All in all, incumbents’ responses to the healthy competition wrought by ridesharing services have been wholly disappointing — and very revealing.

Don’t chalk this up to road rage: Anti-competitive incumbents in the hotel industry are also resisting innovation. Similar to Uber and Lyft, AirBnB allows individuals to rent out their apartments and homes to interested parties (and vice versa). Let’s say you’ll be out of town for a week. With AirBnB, you can list your apartment on the website, name a price, and offer it for rent during your vacation. You can browse interested renters, select your lucky customer, give them the ground rules, and meet them before exchanging keys. In a few easy steps, you’ve got an apartment-sitter, and a short-term income stream! On the other side of the exchange, travelers on a budget can opt to rent a vacant apartment rather than shelling out for an expensive hotel with unnecessary amenities. I haven’t used the service yet but friends who have say it’s very cheap and easy to use. Apartment-owners and short-term renters alike are wild about it.
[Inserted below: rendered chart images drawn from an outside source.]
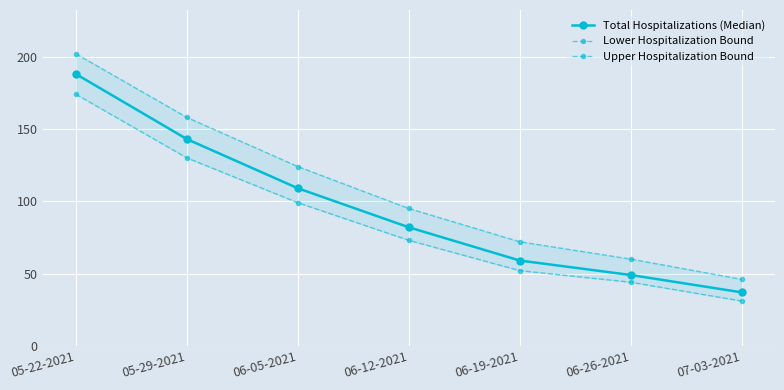

True or false: Total Hospitalizations (Median) has more than 0 interior local peaks.

False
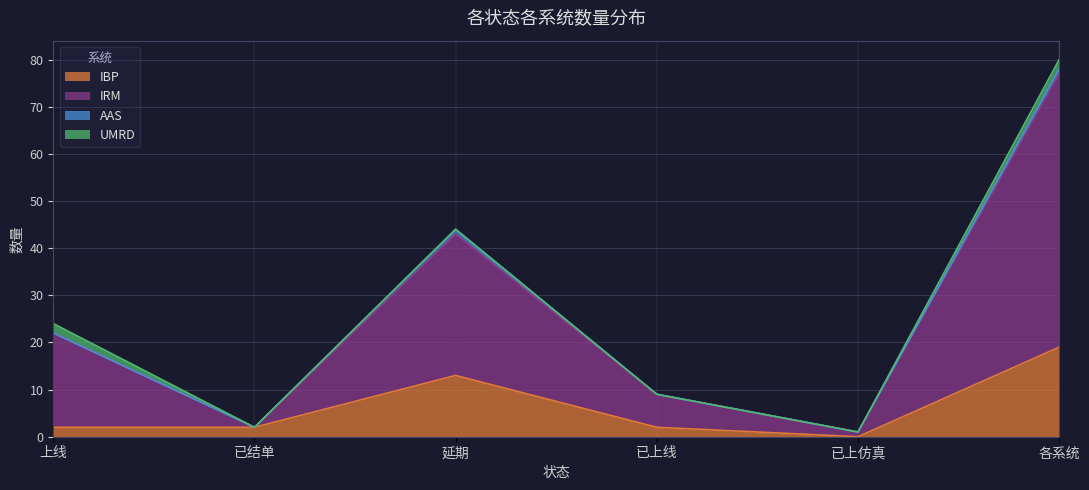

The value of IRM at 已结单 is 3. True or false?

False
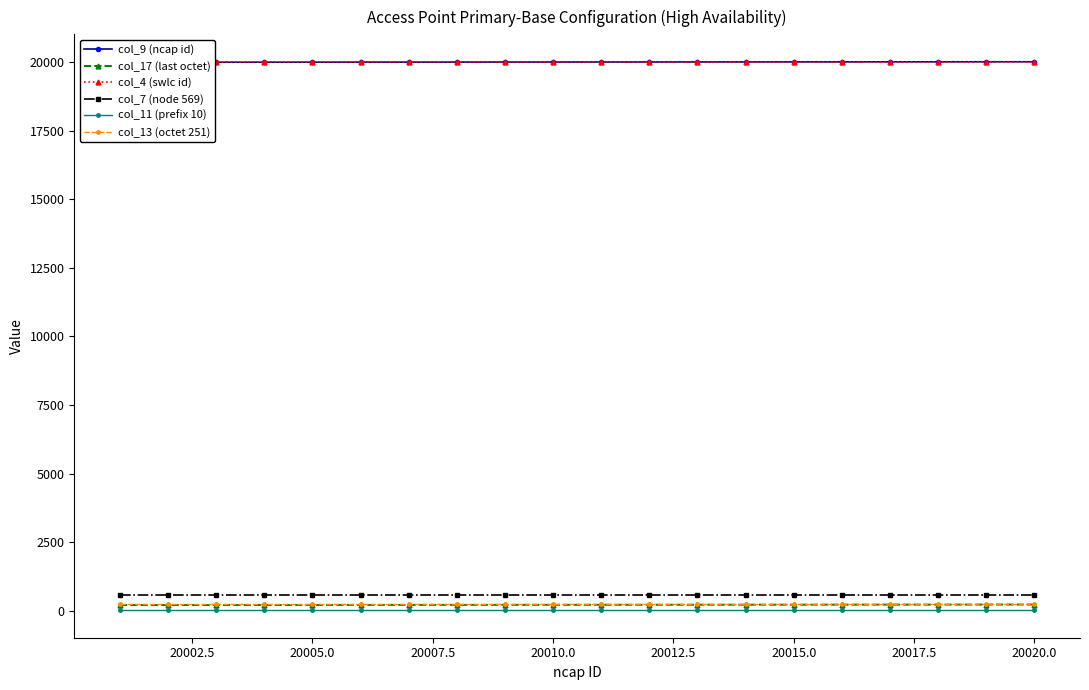

True or false: col_7 (node 569) and col_17 (last octet) cross at least once.

False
The hotel lobby is decidedly less pleased, and heavy-handed hoteliers are gearing up for a fight. With the help of sympathetic lawmakers, AirBnB was banned in Portland. As usual, New York City is a role model for how eager lawmakers are to side with special interests – the city charged a man with a $40,000 fine last year for renting out his apartment with AirBnB. The fine was later lowered by a judge, but it sent a strong signal about whose side the legislature was standing by. Some L.A. neighborhoods have raised heckles about AirBnB, building momentum to bring their case to municipal officials. Across the pond, cities like Paris and Berlin have readied their banhammers for short-term rental services like AirBnB. Smaller cities, like Grand Rapids, Mich., tempered their original impulse to simply ban AirBnB by imposing less restrictive, but still anti-competitive, price regulations on the company. Change is simply proving too big a pill to swallow for many city officials and hotel lobbies.
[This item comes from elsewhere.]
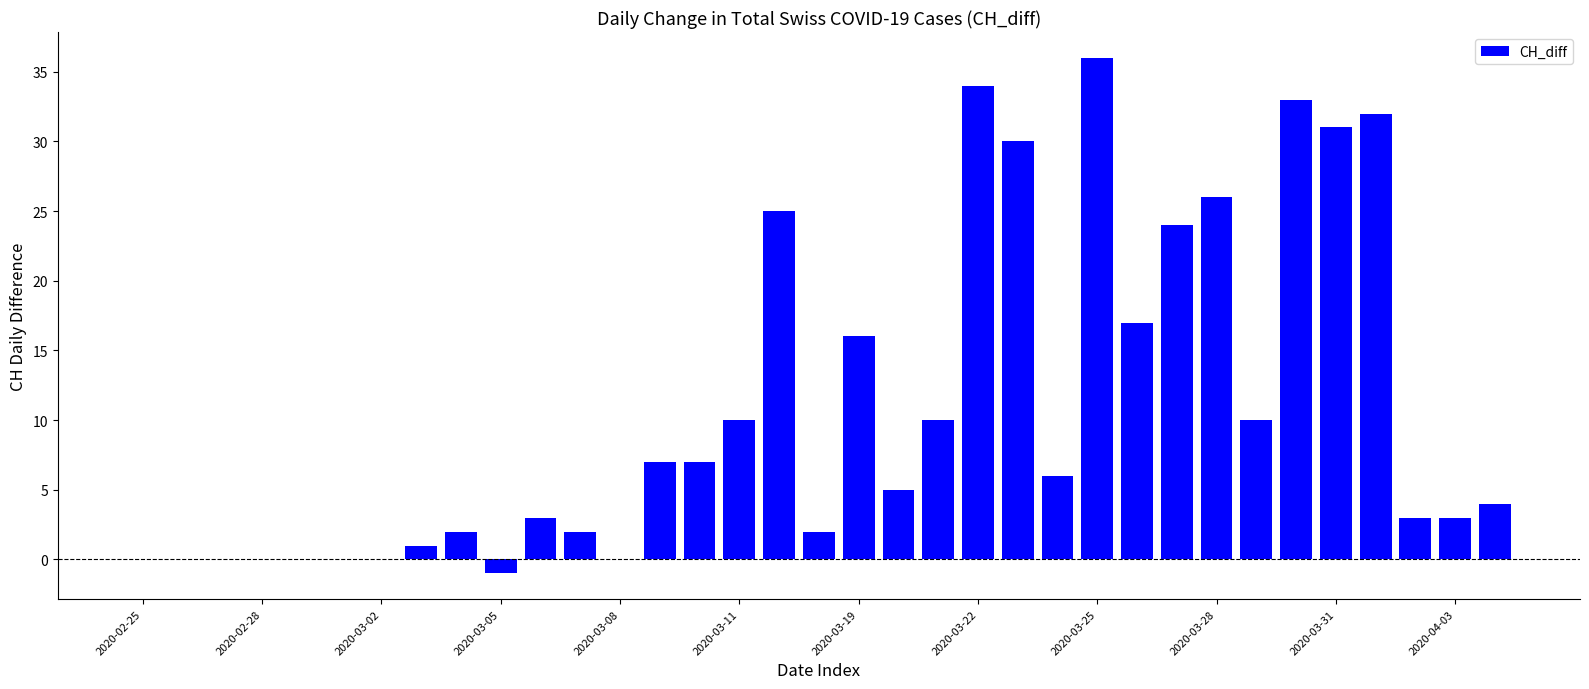

What is the greatest value displayed?

36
But there is much cause for hope. Most people are rightly outraged by the indefensible anti-competitive actions taken against innovative firms. By all accounts, people aware of the recent Tesla fight were shocked to hear that lawmakers could simply change the rules of the game to protect the profits of a special-interest group. When given the chance to defend these blatantly useless regulations in public, special-interest shills quickly lose support.

Lawmakers may believe that their alliances with special interests are good political moves, but they overlook jilted consumers at their own peril. When lawmakers insert themselves in between the suppliers of desired goods and services and the customers that demand them, these two groups will work together to make the lawmaker irrelevant. Indeed, services like Uber and AirBnB were originally created to bypass the inefficient regulations that lawmakers inked in the first place. Cronyism may have been a competitive political strategy for a very long time, but the status quo is being challenged, and the continued successes of Uber, Lyft, and AirBnB are just the beginning.